Dans la 2ème heure, les équipes « changent de langages ». Elles prennent appui sur les informations de ce fichier et utilisent une IA conversationnelle (dans une version gratuite, sans possibilité d’identification) pour rédiger des phrases ou paragraphes afin d’élaborer progressivement leur développement construit. Ici, la démarche doit faciliter la retranscription des idées à l’écrit.
5. Action de l’enseignant
Au cours des séances, l’enseignant doit alterner plusieurs postures :
- Piloter pour que les équipes avancent en synchronie et que le cadre soit propice au bon déroulement des tâches.
- Accompagner en offrant une aide ponctuelle (possibilité de donner des cartes « coup de pouce »).
- Lâcher-prise pour que les élèves puissent expérimenter en étant réellement les acteurs de leurs apprentissages.
6. Bilan de la mise en œuvre :
D’emblée, un constat s’impose sur la nécessité d’avoir une préparation méthodique des 2 séances ; autant dans la gestion du temps, que dans l’attribution des rôles dans les groupes ; pour que celles-ci ne deviennent pas trop chronophages dans la programmation. Bien entendu, le découpage temporel peut/doit être adapté en fonction des contextes.
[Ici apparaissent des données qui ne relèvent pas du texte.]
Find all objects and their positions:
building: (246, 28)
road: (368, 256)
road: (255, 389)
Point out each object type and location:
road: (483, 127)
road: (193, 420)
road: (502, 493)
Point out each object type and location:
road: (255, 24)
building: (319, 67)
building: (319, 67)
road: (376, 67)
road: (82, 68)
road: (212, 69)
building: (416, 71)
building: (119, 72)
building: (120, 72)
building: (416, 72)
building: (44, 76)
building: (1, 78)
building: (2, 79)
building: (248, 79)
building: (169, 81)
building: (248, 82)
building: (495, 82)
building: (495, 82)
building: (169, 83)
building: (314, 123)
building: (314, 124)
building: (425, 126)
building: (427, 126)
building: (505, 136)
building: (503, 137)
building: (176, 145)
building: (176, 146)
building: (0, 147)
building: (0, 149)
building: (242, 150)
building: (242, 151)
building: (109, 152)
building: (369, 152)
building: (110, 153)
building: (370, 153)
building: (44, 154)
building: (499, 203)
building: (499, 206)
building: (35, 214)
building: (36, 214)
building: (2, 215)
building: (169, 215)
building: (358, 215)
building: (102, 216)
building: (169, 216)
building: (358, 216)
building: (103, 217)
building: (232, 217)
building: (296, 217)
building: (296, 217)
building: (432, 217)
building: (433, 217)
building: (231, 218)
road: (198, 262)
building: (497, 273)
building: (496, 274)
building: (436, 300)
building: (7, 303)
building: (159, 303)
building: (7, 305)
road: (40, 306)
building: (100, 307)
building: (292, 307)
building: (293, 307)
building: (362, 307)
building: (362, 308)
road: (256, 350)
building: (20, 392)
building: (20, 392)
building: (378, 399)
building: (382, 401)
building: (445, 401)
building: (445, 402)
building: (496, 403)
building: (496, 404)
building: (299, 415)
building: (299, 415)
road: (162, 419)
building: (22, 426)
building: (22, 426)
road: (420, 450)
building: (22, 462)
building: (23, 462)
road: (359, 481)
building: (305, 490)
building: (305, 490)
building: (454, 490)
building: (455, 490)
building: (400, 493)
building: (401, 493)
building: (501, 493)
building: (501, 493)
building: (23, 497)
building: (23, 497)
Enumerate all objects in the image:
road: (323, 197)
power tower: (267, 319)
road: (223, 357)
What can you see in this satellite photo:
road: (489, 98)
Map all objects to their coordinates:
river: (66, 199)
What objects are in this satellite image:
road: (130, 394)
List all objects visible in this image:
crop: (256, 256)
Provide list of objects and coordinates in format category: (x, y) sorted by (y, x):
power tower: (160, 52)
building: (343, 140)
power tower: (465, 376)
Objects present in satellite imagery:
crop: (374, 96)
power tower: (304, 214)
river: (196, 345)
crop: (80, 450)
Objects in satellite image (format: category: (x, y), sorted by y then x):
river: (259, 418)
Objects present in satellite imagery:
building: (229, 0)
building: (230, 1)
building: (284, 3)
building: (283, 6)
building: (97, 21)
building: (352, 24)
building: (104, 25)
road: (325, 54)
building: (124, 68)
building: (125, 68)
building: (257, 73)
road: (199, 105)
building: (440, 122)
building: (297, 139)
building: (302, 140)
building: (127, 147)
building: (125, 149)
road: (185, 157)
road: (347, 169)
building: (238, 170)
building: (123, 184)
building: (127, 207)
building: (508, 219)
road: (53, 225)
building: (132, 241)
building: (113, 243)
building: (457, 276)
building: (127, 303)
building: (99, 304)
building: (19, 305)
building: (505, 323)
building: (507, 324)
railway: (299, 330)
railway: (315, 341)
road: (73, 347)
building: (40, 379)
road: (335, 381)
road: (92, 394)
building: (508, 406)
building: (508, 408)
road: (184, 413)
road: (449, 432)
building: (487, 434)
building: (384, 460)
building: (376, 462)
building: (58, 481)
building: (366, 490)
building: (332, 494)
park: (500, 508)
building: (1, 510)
Les conditions matérielles adéquates aidantes, la classe s’est distinguée par sa motivation, ainsi que sa réceptivité face à cette manière de « ludifier » une tâche rédactionnelle. Les groupes se sont distingués par leur autonomie car certains jeunes avaient déjà eu recours à l’IA auparavant, notamment pour réaliser des devoirs à la maison. Leur expérience a donc profité aux autres, ce qui a favorisé dans la majorité des cas de belles productions.
Un point de vigilance doit être mis en exergue sur l’usage du Chatbot. Des apprenants sont tentés de taper directement le sujet du développement construit et de recopier celui fait par « l’agent conversationnel » qui ne respecte ni la méthode donnée en classe, ni les informations tirés des ressources travaillées en amont. Ce cas a d’ailleurs été visible dans quelques copies.
Néanmoins, il est dommage que cette activité n’ait eu qu’un impact limité sur les rédactions faites dans le cadre de l’évaluation sommative de fin de séquence. Très peu d’élèves ont réinvesti les apports. Dès lors, il serait intéressant de mettre en place un temps de métacognition pour inciter ces derniers à réfléchir sur la tâche, ainsi que leurs actions.